2.      The question arises nevertheless whether there is State

responsibility under Article 5 para. 1 first sentence according to

which everyone has the right to liberty and security of person.  This

applies to minors as well as to adults.  It must be decided whether

the legal possibility for a parent, who has the right to care and

custody, to place a child into a psychiatric ward without specific

judicial or other formal control may amount to a violation of the

guarantee laid down in the first sentence of Article 5 para. 1.

Indeed, some States have introduced specific controls.  For instance,

under the German law parents need the consent of the

"Vormundschaftsgericht" (parental court) for such a decision.
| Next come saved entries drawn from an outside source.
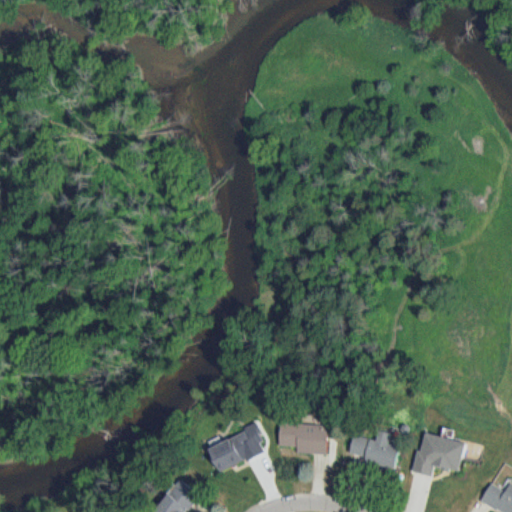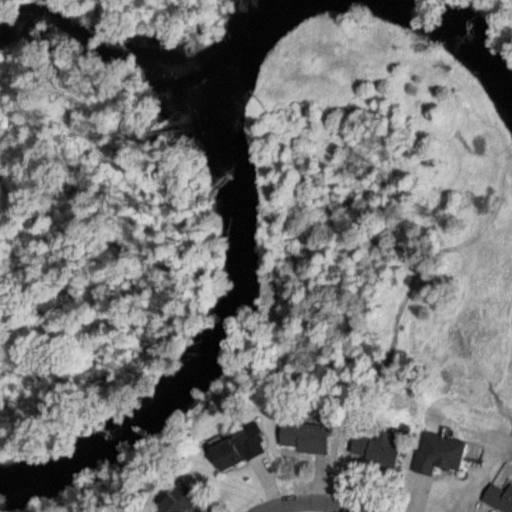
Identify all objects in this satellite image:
road: (69, 88)
river: (219, 167)
park: (85, 223)
road: (121, 283)
building: (307, 438)
building: (380, 451)
building: (499, 500)
building: (180, 501)
road: (319, 503)
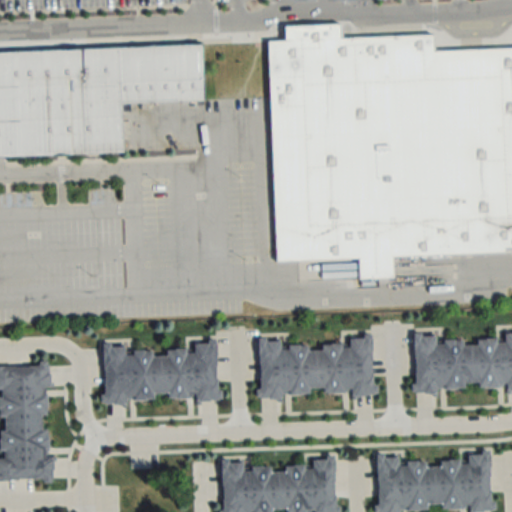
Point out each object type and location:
road: (502, 5)
road: (455, 7)
road: (408, 8)
road: (366, 9)
road: (324, 10)
road: (238, 11)
road: (280, 11)
road: (200, 12)
road: (256, 22)
building: (88, 93)
building: (86, 95)
road: (211, 141)
road: (257, 147)
building: (387, 148)
building: (388, 149)
road: (171, 166)
road: (66, 214)
road: (133, 233)
road: (67, 256)
road: (256, 293)
road: (76, 359)
building: (460, 363)
building: (461, 364)
building: (314, 366)
building: (314, 369)
building: (159, 372)
building: (158, 374)
road: (394, 375)
road: (237, 383)
building: (24, 421)
building: (23, 423)
road: (267, 430)
building: (432, 484)
building: (433, 484)
building: (278, 487)
road: (353, 487)
building: (277, 488)
road: (201, 491)
road: (43, 497)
        In the present case the mother who had care and custody of the

applicant decided to place him in the psychiatric ward of the

hospital.  Apparently this happened in the context of her dispute with

the father of the child who earlier had gone underground with the boy.

The applicant was admitted by a Professor A. after the family doctor

and the social authorities had co-operated with the mother over the

placement.  It is impossible to say, therefore, that the placement was

just an arbitrary decision by the mother.  Rather, experts and

psychiatrists took part in its implementation.
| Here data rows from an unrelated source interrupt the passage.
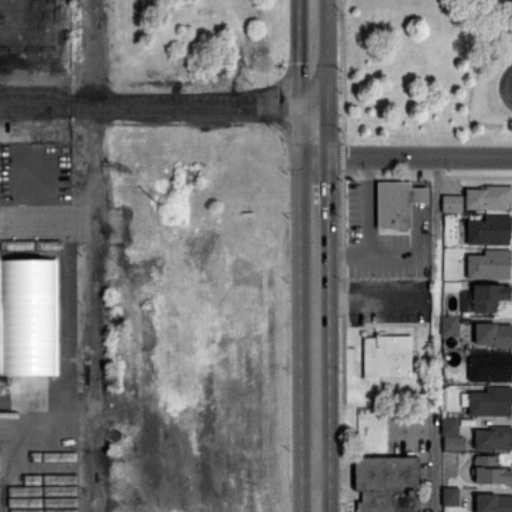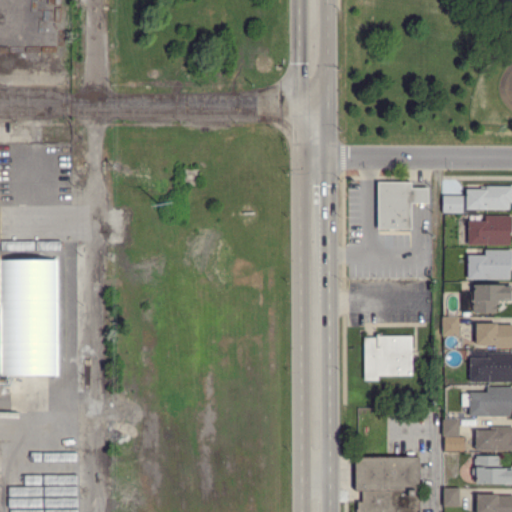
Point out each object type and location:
road: (314, 52)
park: (425, 71)
traffic signals: (314, 104)
road: (157, 106)
road: (314, 130)
traffic signals: (314, 156)
road: (412, 157)
road: (419, 172)
road: (319, 178)
road: (306, 179)
road: (419, 195)
building: (487, 197)
building: (488, 197)
power tower: (158, 202)
building: (396, 202)
building: (451, 203)
road: (366, 204)
building: (397, 204)
road: (34, 218)
road: (419, 226)
building: (488, 229)
building: (489, 230)
road: (372, 250)
building: (1, 254)
road: (93, 256)
building: (488, 264)
building: (489, 265)
road: (373, 294)
building: (487, 296)
building: (488, 296)
building: (28, 316)
building: (449, 324)
building: (449, 325)
building: (492, 333)
road: (437, 334)
building: (493, 335)
road: (326, 355)
building: (386, 355)
building: (386, 355)
road: (298, 357)
building: (490, 366)
building: (491, 368)
building: (489, 400)
building: (490, 402)
building: (449, 426)
building: (450, 427)
building: (492, 438)
building: (493, 438)
building: (452, 442)
building: (489, 470)
building: (489, 470)
road: (314, 473)
building: (386, 483)
building: (386, 484)
building: (449, 495)
building: (450, 497)
building: (493, 502)
building: (493, 503)
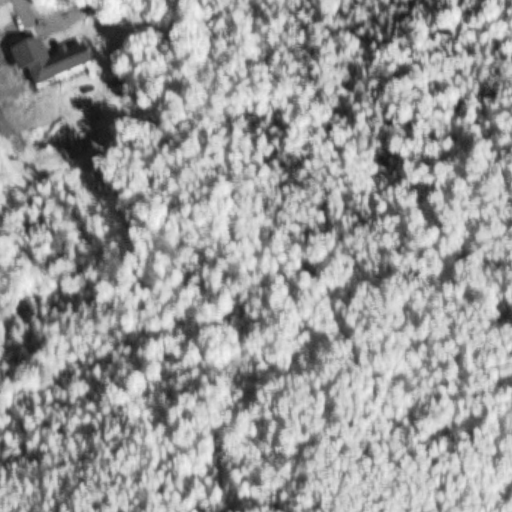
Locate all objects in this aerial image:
building: (61, 65)
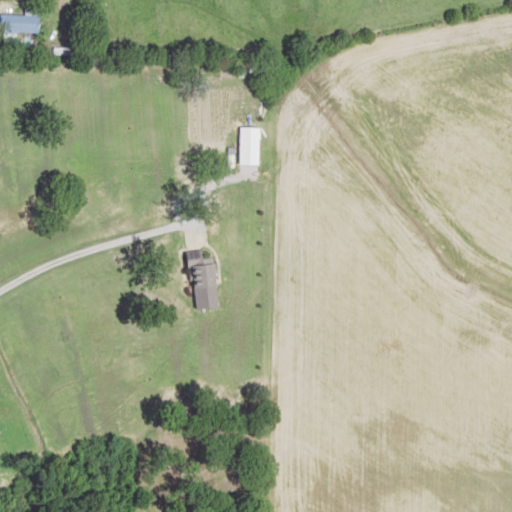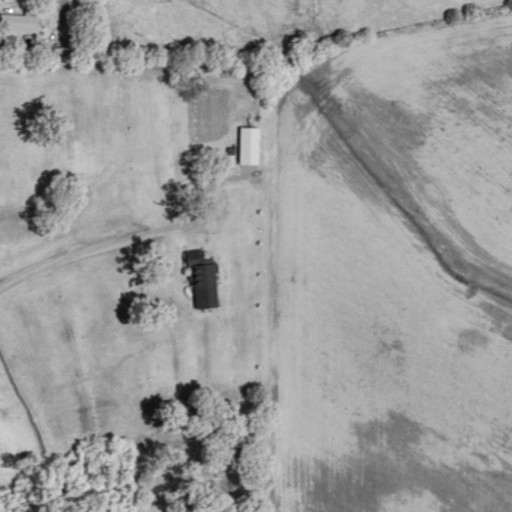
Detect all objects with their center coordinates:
building: (26, 22)
road: (115, 224)
building: (203, 267)
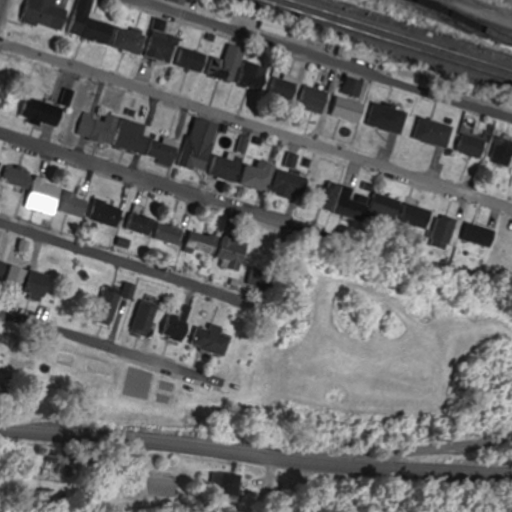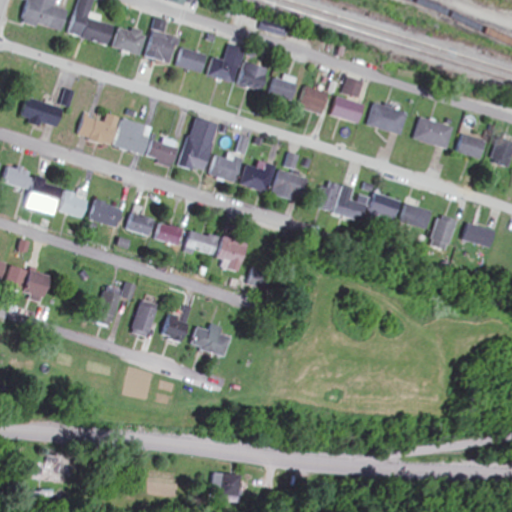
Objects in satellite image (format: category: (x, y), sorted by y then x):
road: (1, 4)
railway: (460, 20)
railway: (482, 27)
railway: (395, 36)
railway: (380, 41)
road: (323, 60)
road: (256, 128)
road: (170, 190)
road: (112, 262)
road: (110, 348)
road: (423, 452)
road: (255, 458)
        However, it is not alleged that the applicant suffers from any

mental illness.  It follows that his detention together with children

who are mentally ill must have caused considerable hardship to the

applicant.  This shows the great danger existing where there is no

procedure with sufficient formal safeguards for the placement of

minors in psychiatric hospitals by their parents.  A lack of such a

procedure is not in line with the positive obligation flowing from

Article 5 para. 1 first sentence for the State to protect the liberty

of all citizens including children.  It is for this reason that I find

a violation of Article 5 para. 1 first sentence.

3.      As to Article 5 para. 4 no violation can be established since

the deprivation of liberty which has taken place does not fall under

Article 5 para. 1 second sentence.  Paragraph 4 applies only to

deprivations of liberty by a public authority.  This is shown by the

wording "arrest or detention" referring to the formulation used in

Article 5 para. 1 (a) to (f).  Where the holder of the right to care

and custody gives his consent to the placement Article 5 para. 4

cannot be the appropriate safeguard.  The right to care and custody

gives the custodial parent the right to represent the minor in court

proceedings including proceedings under Article 5 para. 4.

        The problem to be settled by the legislation for cases of this

sort is how to solve possible conflicts between parent and child.  The

requirement of consent by a court or a special authority for the

placement into a closed institution seems to be the appropriate

procedure in that respect.

        The solution favoured by the majority must lead to a legal

procedure which is difficult to reconcile with family law in general.

It would mean that a child of a certain age, without a clear limit

being established, must be able to bring proceedings even against the

will of the holder of the right to care and custody.  It would seem

difficult to make that dependent on the individual development of the

child.  To find a violation of Article 5 para. 4 implies that the

right of the mother, who of course could have brought Article 5

para. 4 proceedings had her child been detained against her will, is

not taken into account.

        Especially disputes between parents, which form the difficult

background of this case, are better avoided by appropriate safeguards

for decisions of great importance, such as placement in a mental

hospital, than by creating rights which are supposed to be exercised

individually by very young children.